Leg Four: Milanje (the boarder town in Mozambique) to Mocuba: back of a truck.

About half a kilometer outside of Milanje (it was a longer walk than we expected...maybe we should have taken the bikes) a truck pulled up saying he was going to Mocuba. Awesome. Bonus: it was cheap. After getting ripped off by money changers (it was my fault....almost 40 dollars worth and at least I gave someone a good night) we transferred to another truck where we waited a good two hours for it to fill up more. While only 200 kms away the ride took well over four hours but it was one of the best experiences of the trip and easily the best way to travel:

Travelling through the jungle landscape with the odd mountain portruding toward the sky, with small and few villages popping up here and there, and kids waving to you as you passed was an awesome experience. It got me over the fact that I had just been ripped off at least.

The back of the truck fills and empties with people from little grass hut villages having as few as 10 people to as many as two rugby teams worth. That combined with the 2000 heads of cabbage (at least), bikes, luggage, our luggage and various other things makes for a pretty tight fit.
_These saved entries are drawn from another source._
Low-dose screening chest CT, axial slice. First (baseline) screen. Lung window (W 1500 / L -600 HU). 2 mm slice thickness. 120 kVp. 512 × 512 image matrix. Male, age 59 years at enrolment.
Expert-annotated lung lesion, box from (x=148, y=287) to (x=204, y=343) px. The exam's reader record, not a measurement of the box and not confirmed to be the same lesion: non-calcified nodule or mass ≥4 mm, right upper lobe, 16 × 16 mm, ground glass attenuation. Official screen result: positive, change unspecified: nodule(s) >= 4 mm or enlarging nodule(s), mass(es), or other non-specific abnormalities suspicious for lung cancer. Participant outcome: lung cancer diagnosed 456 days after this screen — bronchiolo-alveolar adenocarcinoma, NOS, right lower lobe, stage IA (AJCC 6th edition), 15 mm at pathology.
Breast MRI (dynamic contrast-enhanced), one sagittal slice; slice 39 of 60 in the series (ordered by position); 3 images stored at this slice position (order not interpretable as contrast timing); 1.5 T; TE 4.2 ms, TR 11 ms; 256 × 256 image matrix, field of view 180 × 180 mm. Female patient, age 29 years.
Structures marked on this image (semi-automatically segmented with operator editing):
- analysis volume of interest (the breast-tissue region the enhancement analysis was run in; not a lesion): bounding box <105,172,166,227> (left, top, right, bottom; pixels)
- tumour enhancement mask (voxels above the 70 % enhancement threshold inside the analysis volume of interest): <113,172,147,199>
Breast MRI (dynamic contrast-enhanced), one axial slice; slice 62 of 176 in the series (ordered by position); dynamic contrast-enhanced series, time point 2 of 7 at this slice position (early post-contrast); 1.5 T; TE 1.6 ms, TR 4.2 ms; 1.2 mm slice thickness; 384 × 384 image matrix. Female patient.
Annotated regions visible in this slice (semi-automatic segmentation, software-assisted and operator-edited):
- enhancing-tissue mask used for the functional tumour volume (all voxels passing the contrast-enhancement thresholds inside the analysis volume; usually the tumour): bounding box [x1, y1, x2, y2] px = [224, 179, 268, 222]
For about one hour I was sitting on the fingernail wide rail with my legs barely inside and only room for one of my hands on the rail to hold myself in. The driver does not slow down so every time we went over a bump (and there were many), or turned a corner I caught a glimpse of death just over my left shoulder waiting to catch me. Luckily it was only for an hour of the trip. Finally we came across Mocuba. I never really thought that I would see electricity or buildings or paved roads again, and the people were kind enough to drop us off at a nice, cheap hotel.
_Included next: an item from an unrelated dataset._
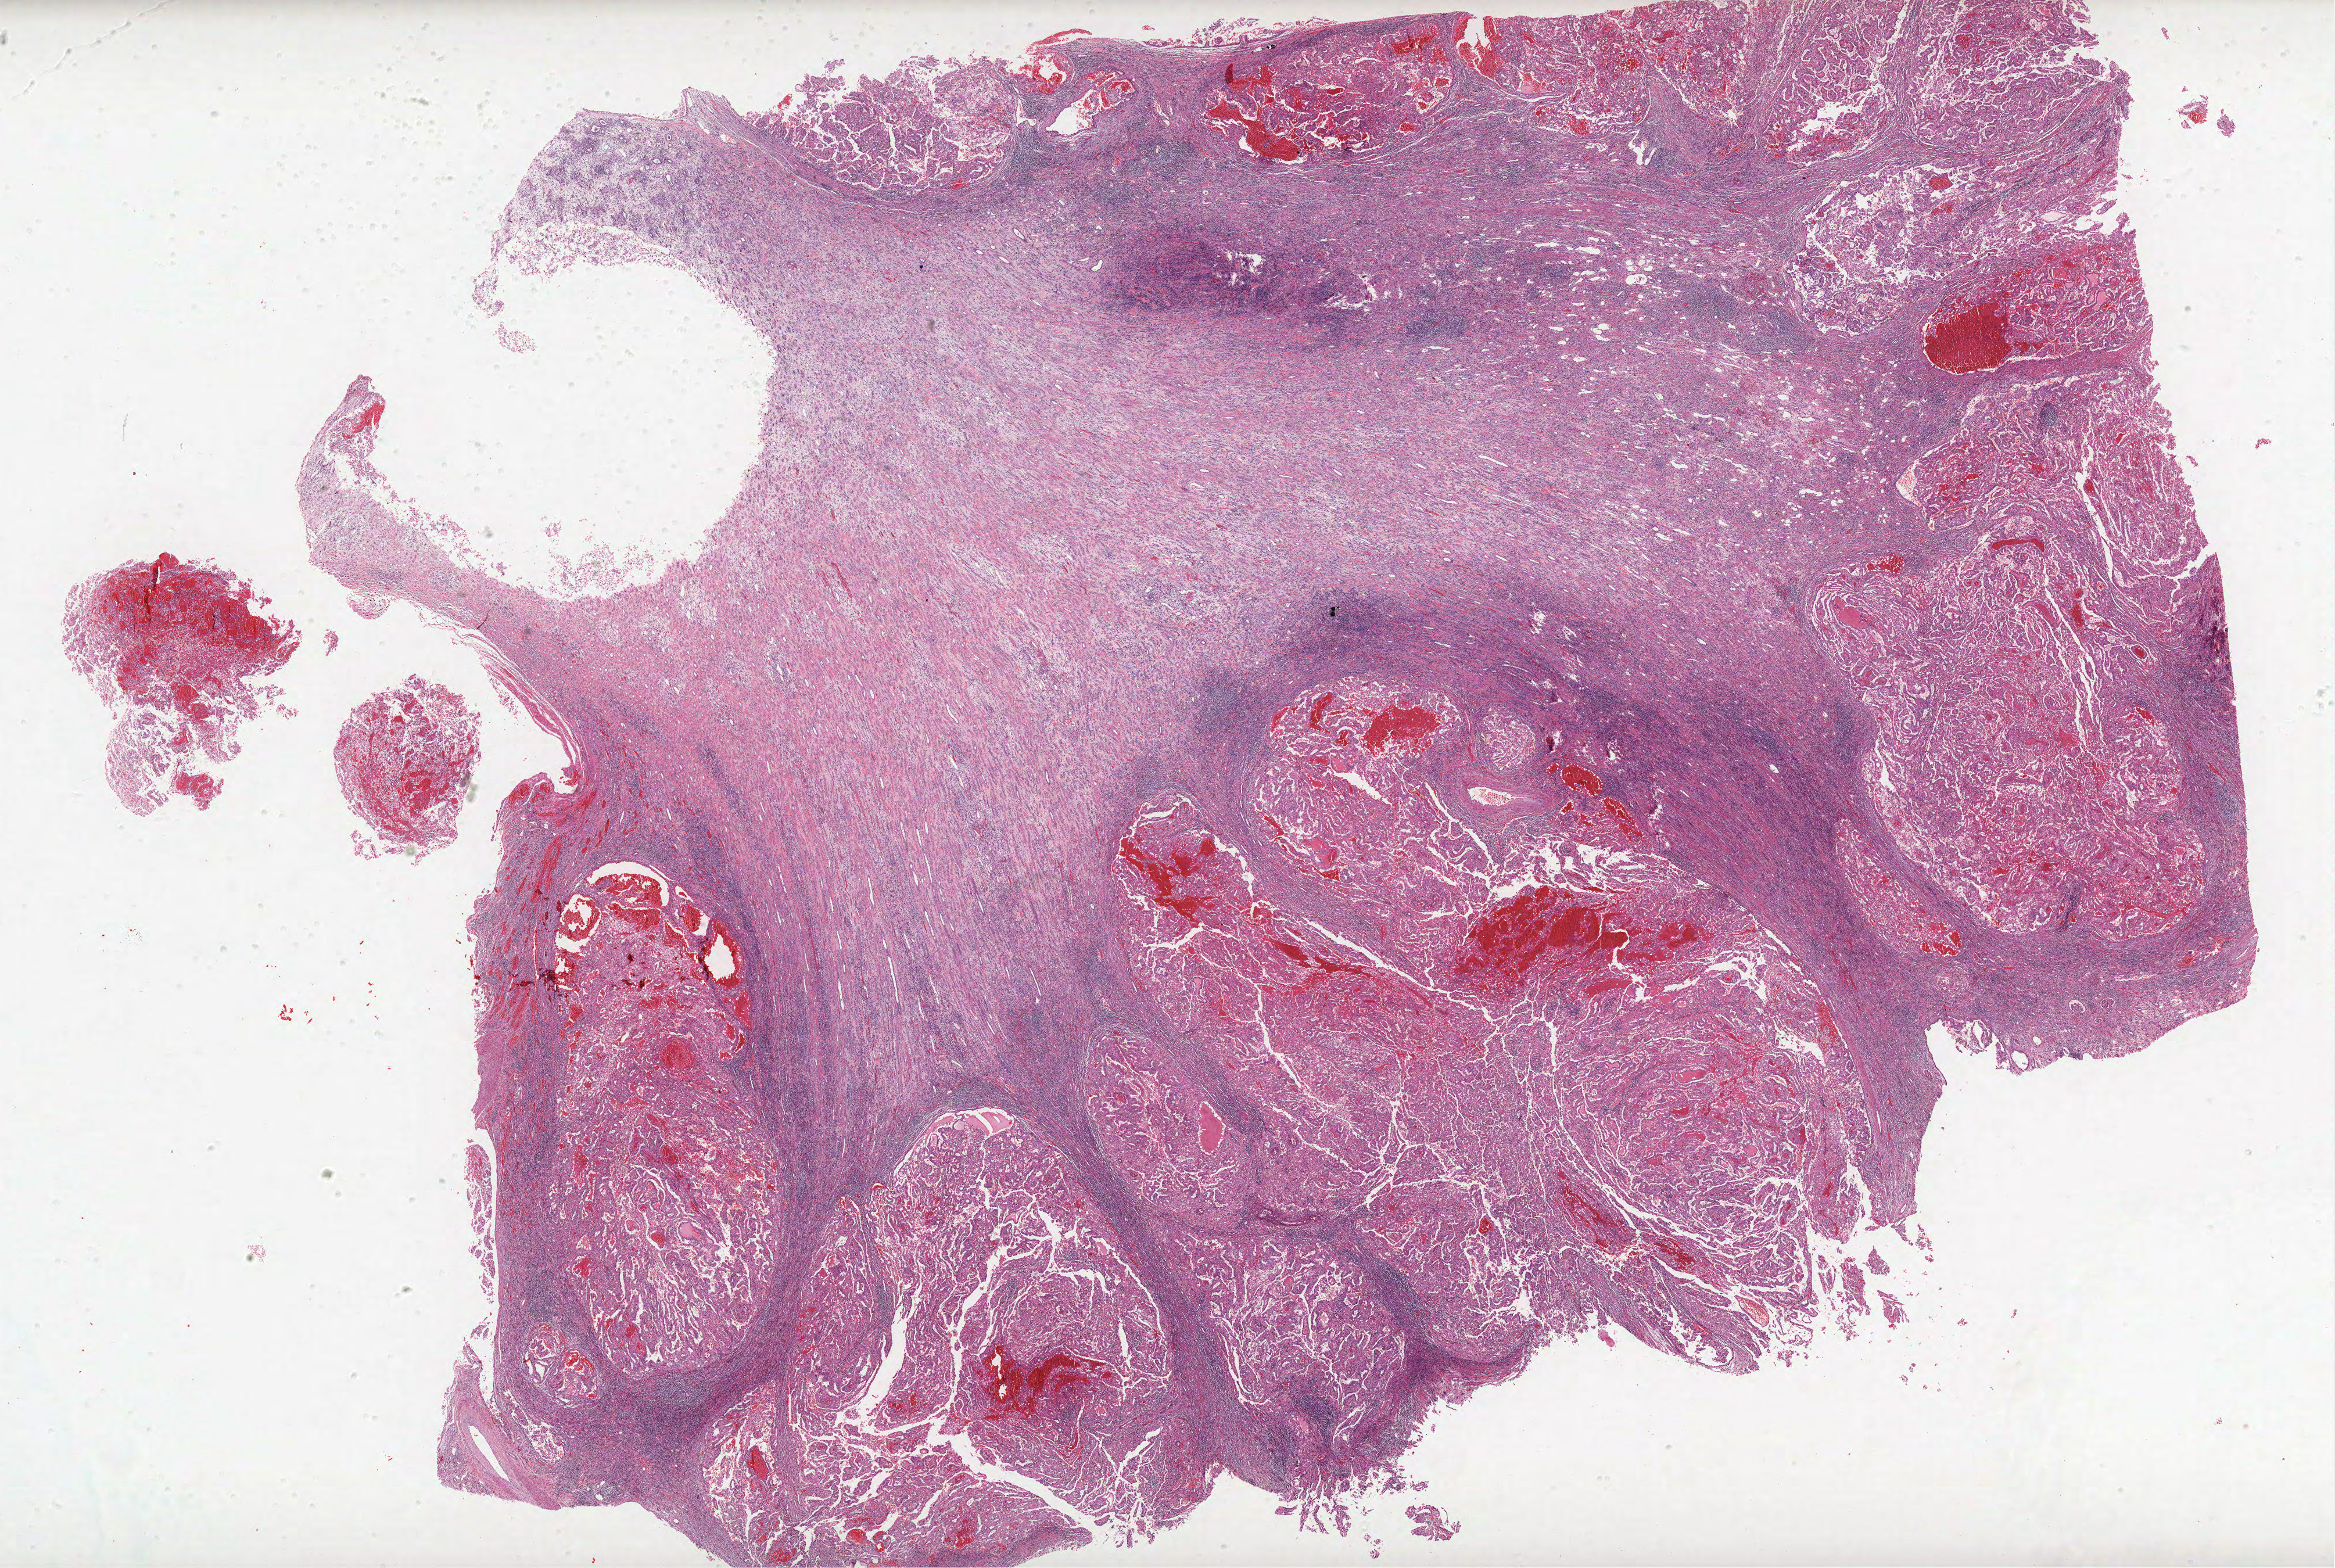
Hematoxylin and eosin (H&E) stained whole-slide image — whole scanned area (about 32.1 x 21.6 mm, from a 40x scan) shown as a low-resolution overview; formalin-fixed paraffin-embedded (FFPE) diagnostic section; sample: primary tumour, kidney. Patient: male, age at initial diagnosis 54 years.
Pathologic diagnosis: Papillary adenocarcinoma, NOS.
Leg Five: Mocuba to Nampula: Bus

Woke up at 3:30am to go to where a bus might be leaving from. Turns out there was one and after about two hours waiting for it to fill up we were finally on our way to Nampula. THe trip was uneventful except for when, about an hour out of a town where we hap stopped for 20 minute, the bus driver tried to turn back. Apparently he had forgot some important papers. Luckily he decided that the papers were not worth the passengers rioting and so continued on. Jas and I went through all of the different and difficult sleeping positions such as: the forward lean, the neck sway, and the window bounce.

Leg Six: Nampula to just outside Ihla Mozambique: Mini-bus

I am still not sure how people around the world manage to fit in as many passengers as they do but once again we were travelling with what was the equivalent of two rugby teams in a bus not big enough for one. AFter the two hours or so of waiting for it to fill up (they dont leave until it is FULL) we were on our way. Aside from the fact that my bum went knumb as soon as we left the station, it was a pleasant ride, well as pleasant as one could expect anyway.

Leg Seven: Just outside Ihla Mozambique to Ihla Mozambique: Truck

Just on the other side of the bridge we had to switch to a smaller vehicle to that we could get across. Somehow the company managed to fit all of our gear and the other passengers gear into the box of the truck. We then had to fight and squeeze and find somewhere to hold on to. At one point I barely had my feet on the bumper, while holding onto the back rail. Apparently this was not safe though and they insisted I sit backwards with barely half my cheek on some luggage sticking above the box and with some rather large woman leaning against me. It was all I could do to hold on and stay in the back of the truck. I had a brief glimpse of what death must be like, but at least this time the roads were paved.

Ihla Mozambique:

Well worth the wait. The place, like lonely-planet says, is half ghost town, half community and being the only tourists here, we get quite a bit of attention. So while the beaches are not as nice, the place itself has a better feel than most of the islands we have been to. We have taken quite a bit of time to do nothing and just recover from the hellish journey out here but soon we will be heading north to more beaches and more isolated places. I love the landscape here and I love the people (moz), and it probably has the fewest tourists of any place I have been to thus far.

Once again no photos. Will have to do an update just for photos one of these days.